Read more about early pregnancy symptoms here
What to do immediately if you think you might be pregnant or if you are planning for the same?
Think of these two weeks of waiting just before the baby takes over to slowly occupy the space in your belly. You may not be pregnant yet, but it's a good thing to act as if you are.
Here are a few lifestyle changes you should consider right from week 1 -
- Start taking Folic acid and other prenatal vitamins, give up alcohol, smoking, and stay away from other toxins and harmful chemicals that might be present in your house.
- Embark on a healthy prenatal diet, yoga, and exercise routine.
- Keep discussing with your partner about bringing up the baby, and about your expectations from him.
- Indulge in some mindfulness and relaxation activities too.
- The psychological health of a mom-to-be is extremely important.
- Besides, the coming months will be filled with a mixture of different and unpredictable emotions, and practicing to stay calm beforehand will help you ride the emotional roller-coaster much better.
But if you have been trying for a while, and you aren’t pregnant this time around, don't stress.
Let not being able to conceive stress you. Stress can adversely affect the reproductive system by shutting down the activity of the hypothalamic–pituitary–gonadal axis. This can cause delay or absent ovulation and irregular periods.

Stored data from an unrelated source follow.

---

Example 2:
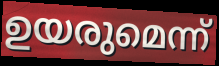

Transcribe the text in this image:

ഉയരുമെന്ന്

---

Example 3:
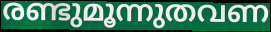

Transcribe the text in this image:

രണ്ടുമൂന്നുതവണ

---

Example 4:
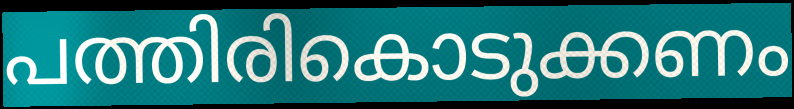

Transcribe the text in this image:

പത്തിരികൊടുക്കണം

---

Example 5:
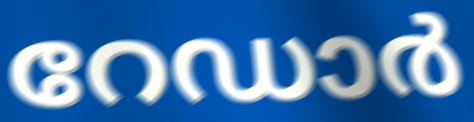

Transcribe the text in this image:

റേഡാർ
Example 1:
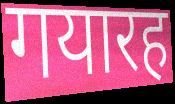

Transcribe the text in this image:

गयारह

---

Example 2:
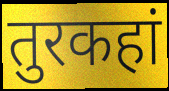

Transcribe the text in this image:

तुरकहां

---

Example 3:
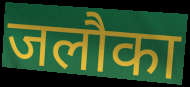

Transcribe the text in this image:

जलौका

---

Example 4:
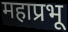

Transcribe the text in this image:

महाप्रभू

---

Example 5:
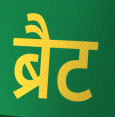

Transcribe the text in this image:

ब्रैट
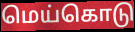
மெய்கொடு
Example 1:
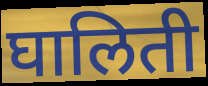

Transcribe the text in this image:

घालिती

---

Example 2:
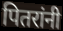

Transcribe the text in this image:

पितरांनी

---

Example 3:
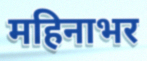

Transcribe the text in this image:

महिनाभर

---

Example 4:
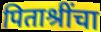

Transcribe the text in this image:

पिताश्रींचा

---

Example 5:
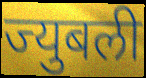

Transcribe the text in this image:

ज्युबली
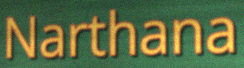
Narthana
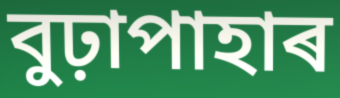
বুঢ়াপাহাৰ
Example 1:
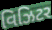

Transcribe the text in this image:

વિઝિટર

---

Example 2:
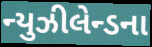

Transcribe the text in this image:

ન્યુઝીલેન્ડના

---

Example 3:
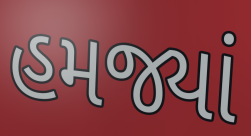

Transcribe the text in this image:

હમજ્યાં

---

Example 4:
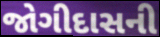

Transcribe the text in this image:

જોગીદાસની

An average healthy couple between 20 and 35 years has a 25 - 30 percent chance of getting pregnant in each cycle. This means that for every 100 fertile 30-year-old women trying to make a baby, only 20 will be successful. The other 80 percent will have to try again the next time. A woman in her 40s has 5 percent less chance to conceive per cycle.
Keeping a tab on you most fertile period, and planning your sex life around it will definitely benefit.

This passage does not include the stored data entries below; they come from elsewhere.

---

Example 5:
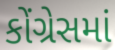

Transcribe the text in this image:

કોંગ્રેસમાં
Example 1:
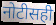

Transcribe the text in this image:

नोटीसही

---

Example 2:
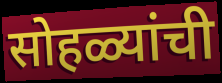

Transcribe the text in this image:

सोहळ्यांची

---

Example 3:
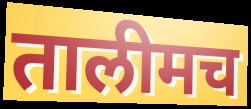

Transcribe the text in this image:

तालीमच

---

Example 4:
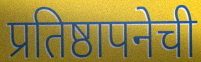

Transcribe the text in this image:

प्रतिष्ठापनेची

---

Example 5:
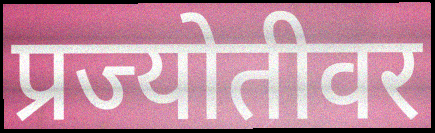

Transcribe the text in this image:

प्रज्योतीवर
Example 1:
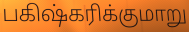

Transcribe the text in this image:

பகிஷ்கரிக்குமாறு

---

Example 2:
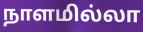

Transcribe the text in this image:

நாளமில்லா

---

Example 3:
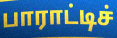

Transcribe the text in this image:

பாராட்டிச்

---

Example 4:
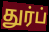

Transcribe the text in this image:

துர்ப்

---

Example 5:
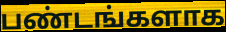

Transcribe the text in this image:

பண்டங்களாக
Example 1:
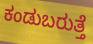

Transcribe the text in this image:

ಕಂಡುಬರುತ್ತೆ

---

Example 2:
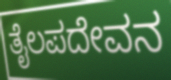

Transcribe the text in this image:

ತೈಲಪದೇವನ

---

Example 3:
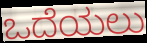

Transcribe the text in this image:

ಒದೆಯಲು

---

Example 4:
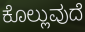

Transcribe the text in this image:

ಕೊಲ್ಲುವುದೆ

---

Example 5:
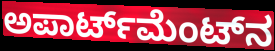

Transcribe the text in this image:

ಅಪಾರ್ಟ್‌ಮೆಂಟ್‌ನ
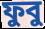
ফুবু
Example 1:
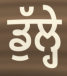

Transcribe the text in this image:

ਡੁੱਲ੍ਹੇ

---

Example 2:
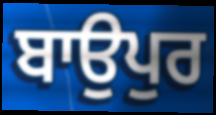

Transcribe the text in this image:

ਬਾਉਪੁਰ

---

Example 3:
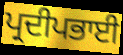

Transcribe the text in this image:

ਪ੍ਰਦੀਪਭਾਈ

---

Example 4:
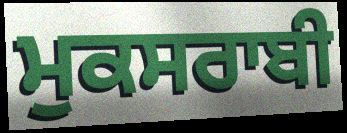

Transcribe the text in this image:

ਮੁਕਸਰਾਬੀ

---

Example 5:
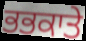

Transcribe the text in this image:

ਭਭਕਾਤੇ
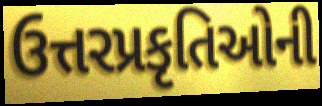
ઉત્તરપ્રકૃતિઓની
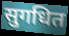
सुगधित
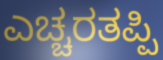
ಎಚ್ಚರತಪ್ಪಿ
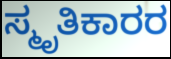
ಸ್ಮೃತಿಕಾರರ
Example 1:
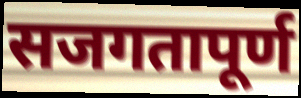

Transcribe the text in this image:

सजगतापूर्ण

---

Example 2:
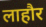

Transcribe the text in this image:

लाहौर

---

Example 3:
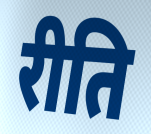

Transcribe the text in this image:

रीति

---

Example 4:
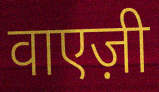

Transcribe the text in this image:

वाएज़ी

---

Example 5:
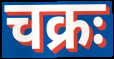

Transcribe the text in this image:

चक्रः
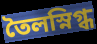
তৈলস্নিগ্ধ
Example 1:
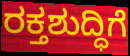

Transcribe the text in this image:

ರಕ್ತಶುದ್ಧಿಗೆ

How do I look for signs of ovulation?
As per International statistics, 9 to 14 % of women have irregular periods. For those with irregular periods, it could get tricky to detect the most favorable time to try for a baby. Usual peak fertility is 11 to 21 days from the first day of your last period. Or, the two days before you ovulate and the day you ovulate.
- The cervical mucus increases and becomes clear and thin, slippery and gooey. This consistency aids the sperm to travel.
- One can have a slightly lower basal body temperature.
- Breast soreness or tenderness because of hormones so not.
- Some might notice a small tinge of reddish-brown color on the underwear around the time of ovulation.
- Heightened sense of smell as the body is drawn to the male pheromone androstenone and tries to find a perfect suitor.
- Increased sex drive, which is mother nature's way of coaxing you to have a baby.
To figure out when you are ovulating, you can use an at-home test called an ovulation predictor kit, which works by measuring the levels of luteinizing hormone (LH) in your urine.
At any point, if any symptom of week 1 and week 2 from those listed above is bothering you or you feel something is abnormal, don’t take chances. You are early on in your tender pregnancy stage, so seek some professional advice to clear any doubts. You have 40 more weeks to go!